How do the attackers become so confident about their targets?
Big cyber attack groups run their operations themselves. They have their IT infrastructure and employ skilled professionals who are at least two steps ahead of their victims. But, state-sponsored funding emboldened the attackers to target a nation based on the existing geo-political relations. In most cases, ransomware attackers emerge from the hostile nations. They could be following a 4-layer approach to cyberattacks. These are:
Infiltrate into the target organization’s network.
Exfiltrate and encrypt data.
Demand ransom and “Name & Shame”.
Leave behind footprints in the targeted organizations to come back and attack again
#6 Crimeware-as-a-Service
CaaS is toppling established organizations. A majority of victim organizations go out of business within 6 months of a cybercrime.
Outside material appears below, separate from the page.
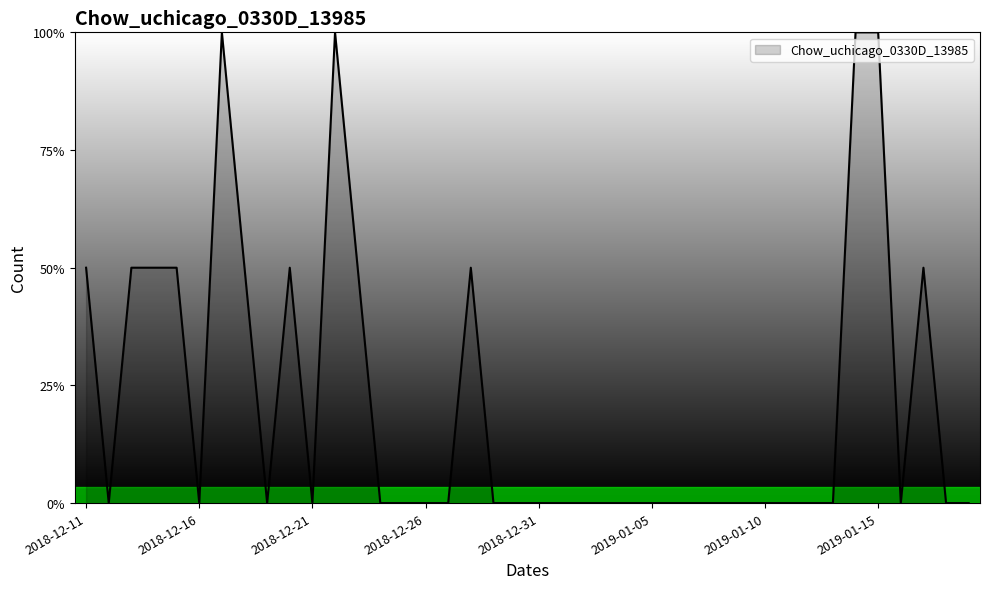

What is the difference between the second highest and minimum values?

2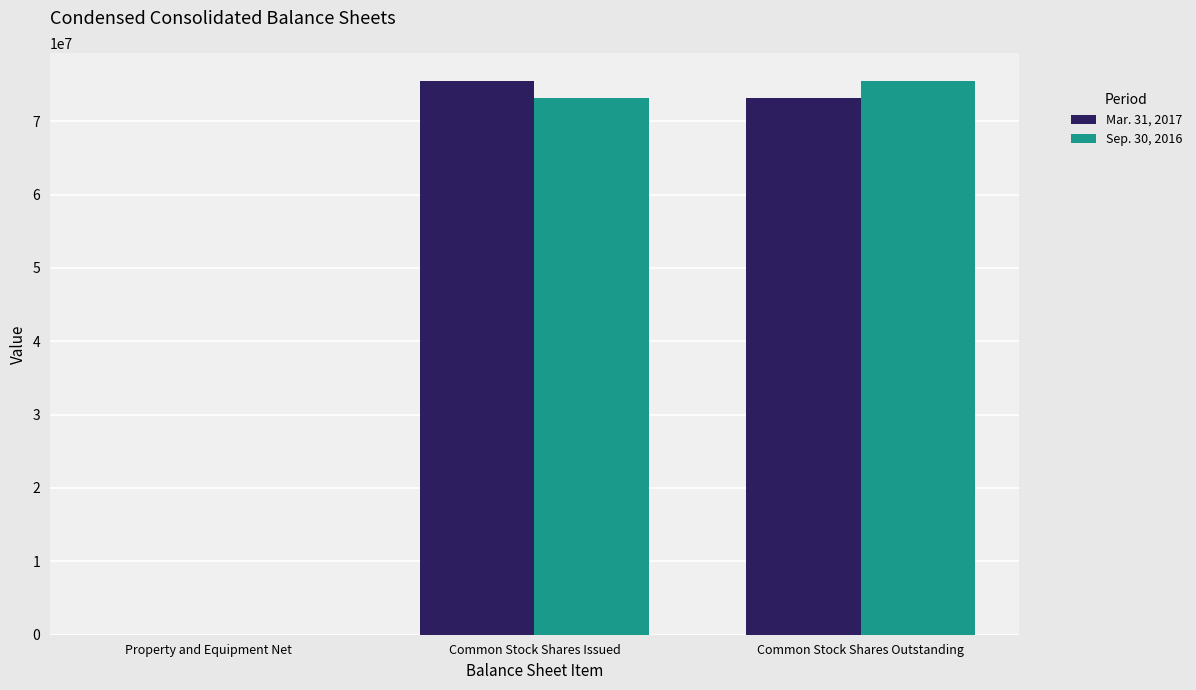

What is the maximum value shown in the chart?

75504242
Carpet bombing, dark web encryption, deep fakes, misinformation and fake news, spoofing, and unethical data collection are all part of this CaaS economy. CaaS providers provide custom spyware and exploit kits, along with human intelligence and a skilled workforce, to carry out a large-scale attack. In addition to these spyware suites, attackers also have access to multi-behavioral malware systems to target IT/OT and PII database hijacks.
Here are the five things offered in the CaaS-led attacks:
SMS spoofing
Phishing kits
Money laundering channels
Custom social engineering templates
Custom spyware/ malware
HACKer-fo-hire
#7 List of Top Active Malware Campaigns
CYFIRMA has listed the top malware campaigns that are targeting the Indian industries in 2023. These are:
Double equal 7: Clop Ransomware, Dridex, and Winnti
KDX-M7: Winnti
UNC050: NukeSped RAT, FallChill
These campaigns also targeted organizations based in the US, Canada, South Korea, France, the UK, Germany, Australia, and the UAE.
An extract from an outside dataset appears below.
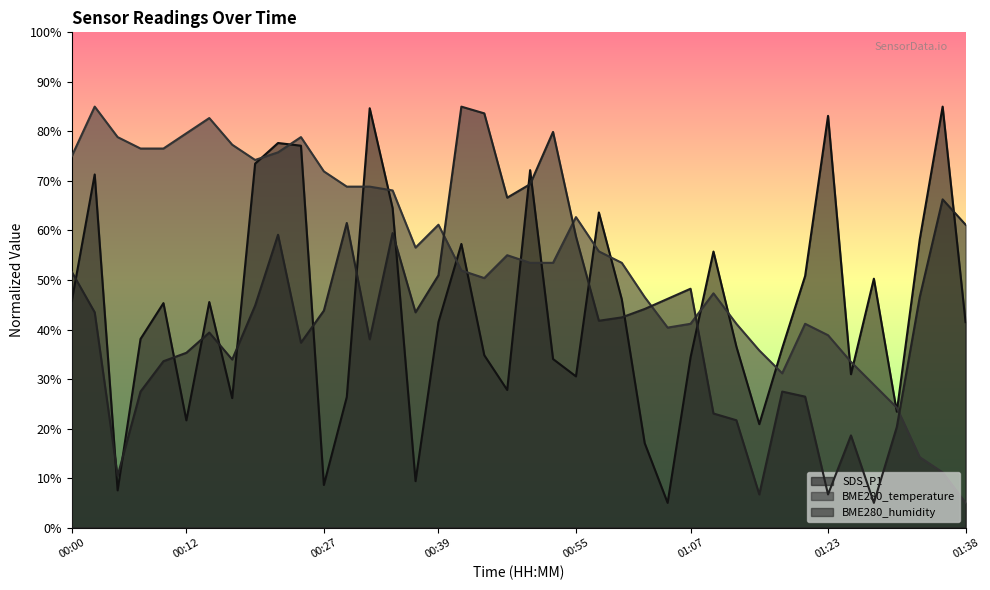

What is the average value of the BME280_humidity series?

42.7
Suspected threat actors behind these campaigns are:
Lazarus
MISSION2025 (APT 41)
Stone Panda
Turla Group
Fancy Bear
FIN11
Transparent Tribe (APT36)
In a nutshell
It takes more than just strategic leadership and access to the best cyber intelligence tools to secure the critical infra against the most sophisticated cyberattacks and ransomware scams. It takes a very strong industry-wide policy and collaboration among all the players who can share maximum information about malicious practices, terror IPs, and cyber incident response for every attack. This is only possible by coming together on a common platform. A common platform for interaction on cyber threats and reporting insights such as CIO Influence can prepare stakeholders. CIOs, CISOs, security managers, and senior IT leadership could benefit from the latest news and analysis of the cybersecurity industry to develop custom risk-based tactical and strategic operational views.